Saturday, April 21, 2012

the use of metaphors in traditional indian poetry

i love metaphors. because, they serve a purpose much bigger than entertainment in literature. metaphors teach us to instinctively do what is called in jargon - horizontal benchmarking. metaphors allow us to pick up lessons from completely unrelated contexts, and to apply those lessons to another context in a meaningful way.

it saddens me that traditional indian literature - both classics and folk, are so ignored by our children and by our education. The natural, spontaneous use of metaphors in our growing up, teaches us to connect dots across contexts as a matter of habit. Thats a skill that a lot of low context cultures will give an arm and a leg to learn. so why do we choose to throw this important learning aid away?

even in religious literature, we find abundant use of metaphors.

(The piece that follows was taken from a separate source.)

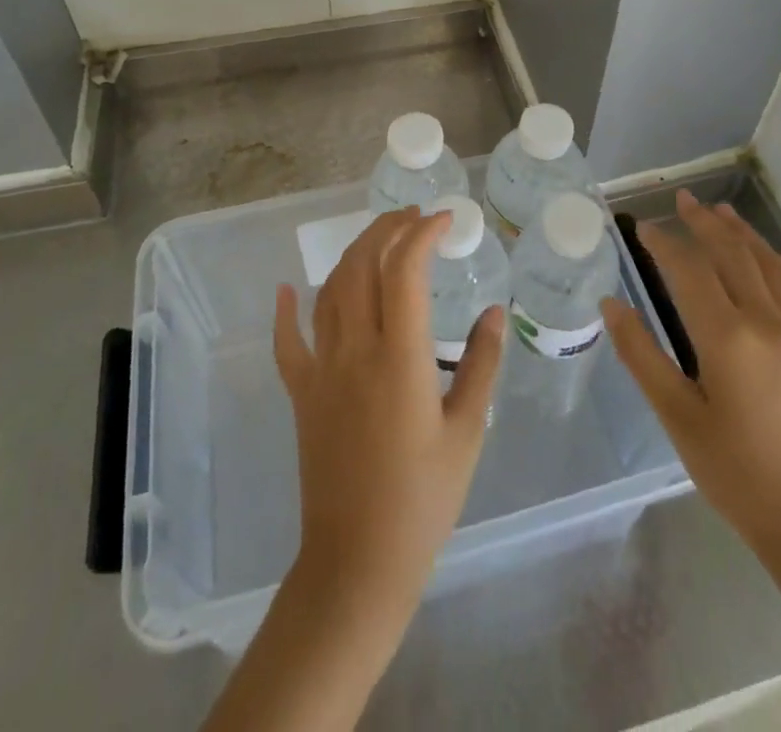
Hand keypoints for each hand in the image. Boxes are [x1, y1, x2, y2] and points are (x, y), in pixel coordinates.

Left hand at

Lets start with the oldest book known to mankind - the Rig Veda (the link takes you to only one of the many metaphors that we find in the Vedas, but i thought this one was beautiful)

Sanskrit literature, in general, thrives on metaphors.. In fact, the critics in Sanskrit knew the difference between similes, metaphors, and something in between.

Kalidasa, of course, was the king of is impossible to talk of metaphors in poetry and to ignore Kalidasa, even today.:

O king! you are the finest among men with self-control. It is not fit of you to be struck by sorrow like the ordinary folk. If a great wind can move a tree and a mountain equally, how is the mountain better?

We have an unbroken tradition of THINKING in metaphors. This, imho, allows us to understand related concepts  across unrelated domains.

ps: i found this article on the timeline of indian lit very interesting.